Good news!  Mr. F and I found an apartment!  We will be moving into town (that makes me sound so provincial) in the next week or so and starting anew.  With the news of our House of Dreams on the horizon, we were both taken aback by the fact that it's been almost exactly a year since we left Cyprus.

Since most of our belongings are still in boxes, I have been using the time I should be devoting to packing to reading through journal and blog entries from our final days in our island home.  The heartbreak of leaving was so raw, the anxiety of the uncertain still palpable.  But I also caught sense of the hope that derives from coming home.

While in Cyprus, our daily interaction put us in contact with Filipinos, Syrians, the Lebanese, Indians (dot, not feather), Chinese, Pakistani, Greeks, Germans, Georgians, the English, Dutch, Scottish, Portuguese, Israeli, Turkish, Egyptian, Nigerians, Romanians, and more.  And no, this is not an exaggeration.  In fact many of these nationalities were from our church congregation alone.   Many of these people came to Cyprus from the far east, seeking a European education and decent employment.  Cyprus was a hope of moving further into Europe and stable life.

We listened to our friends tell of their personal experiences as wartime refugees, fleeing from Northern Cyprus to the south in 1974.  Escaping from Syria and Egypt.  Personal experiences of the ever recurring wars between Israel and Lebanon.  

We heard of mothers, barely older than myself, who had left their children behind so they could take a job half a world away to work as a maid, little more than an indentured servant, so they could make more money to provide for their children.  Children who would scarcely know the sacrifices their mothers made on their behalf.

We met Africans who moved to Northern Cyprus with the promise of education but were denied practicing their faith because they were unable to cross the border to attend worship services.

We listened to stories of grandparents who had lost their ancestral homes during WWII because their heritage did not match newly formed geographic boundaries.

# SUPPLIED RECORDS
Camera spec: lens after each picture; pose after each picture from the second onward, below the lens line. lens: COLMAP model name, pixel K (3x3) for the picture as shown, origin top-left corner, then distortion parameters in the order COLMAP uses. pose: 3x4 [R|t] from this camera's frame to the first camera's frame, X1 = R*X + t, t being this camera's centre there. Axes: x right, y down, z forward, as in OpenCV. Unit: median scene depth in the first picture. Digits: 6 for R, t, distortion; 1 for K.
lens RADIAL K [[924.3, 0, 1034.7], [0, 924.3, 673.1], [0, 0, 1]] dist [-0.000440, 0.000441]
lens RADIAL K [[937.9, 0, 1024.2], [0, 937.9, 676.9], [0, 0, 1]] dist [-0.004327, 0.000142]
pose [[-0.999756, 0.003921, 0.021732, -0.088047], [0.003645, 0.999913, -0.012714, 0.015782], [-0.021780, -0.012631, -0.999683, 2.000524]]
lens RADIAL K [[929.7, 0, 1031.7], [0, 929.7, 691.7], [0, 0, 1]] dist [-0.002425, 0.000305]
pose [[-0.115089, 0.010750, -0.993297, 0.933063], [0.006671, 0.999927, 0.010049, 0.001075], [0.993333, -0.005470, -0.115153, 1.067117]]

...

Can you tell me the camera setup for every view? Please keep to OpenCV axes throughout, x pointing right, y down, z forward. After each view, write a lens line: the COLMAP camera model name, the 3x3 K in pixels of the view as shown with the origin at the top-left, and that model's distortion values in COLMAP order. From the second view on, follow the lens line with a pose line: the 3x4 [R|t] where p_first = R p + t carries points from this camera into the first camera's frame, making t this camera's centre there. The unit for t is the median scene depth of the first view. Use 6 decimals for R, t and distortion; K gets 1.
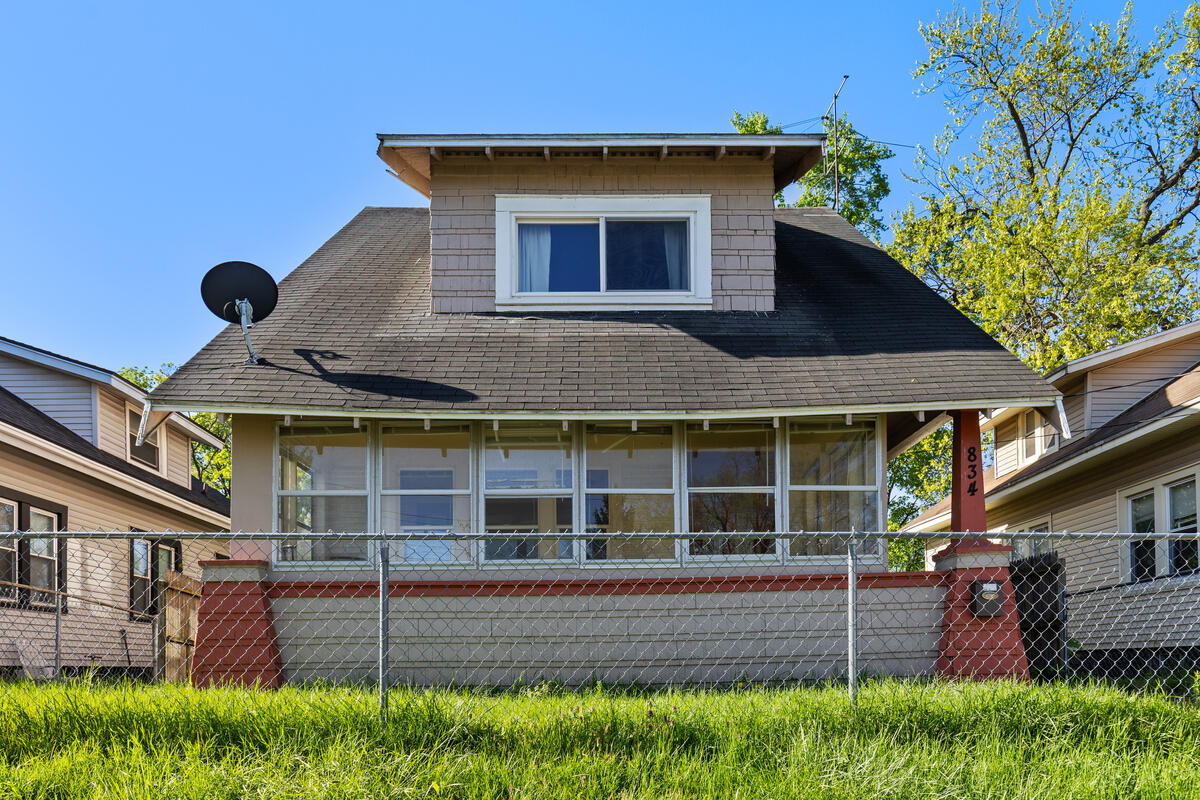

# TASK TO COMPLETE
Continue the blog post about the year since leaving Cyprus, starting right after its final sentence.

# WRITTEN ANSWER
We were asked by countless Eastern Europeans working as waiters in tourist trap restaurants why we were in Cyprus and not in America.  They never believed us that we could not find a job in the States.  Never.

I read an article recently, speaking of poverty in a Christian context.  The author explained how so often she thought that she had been blessed financially because God blesses those who work hard.  While she found this to be true, as she traveled the world and encountered poverty head on, she realized, much like I did, that hard work does not always guarantee financial success.  Birth, education, and location still offer promises of success in a modern age of online universities and jet engines.

The article resonated so much with me as I thought of our experience in Cyprus.  The struggles our friends faced daily.  Threats of deportation, starvation, unemployment, illiteracy, limited education, crippling working conditions, and so on.  I thought of the benefits I enjoyed purely by being a white, American woman and the opportunities that allowed me.  

Mr. F and I made jokes often that our American passport was akin to Willy Wonka's Golden Ticket.  We were seldom detained in customs checkpoints.  We were allowed to cross borders freely that were denied to many.  And perhaps, most amazingly, we were allowed to come home.  To the U.S.  Where little bungalows with white picket fences are still the ideal and the promise of work and decent wages for the willing bring people from all over the world.

Our new home is far from being a palace.  In fact, we chose the cheapest place we could find in the hopes of saving more for the future.  Not just money, but resources.  This new home will allow us to serve more, work more, and even play more.  It is going to be a humble home, but daggum am I grateful for it and excited to make it our own.  I am so grateful that Mr. F lost his job a year ago and we've had this year to work together.  I miss Cyprus brutally sometimes.  I find myself longing to lemon trees outside my window and the smell of the salty Mediterranean in the air.  But I am so grateful to be where we are now and to have the opportunities afforded to us.  I hope that we will make the most of them and make our friends who are so limited by their circumstances proud of us for living up to our own potential.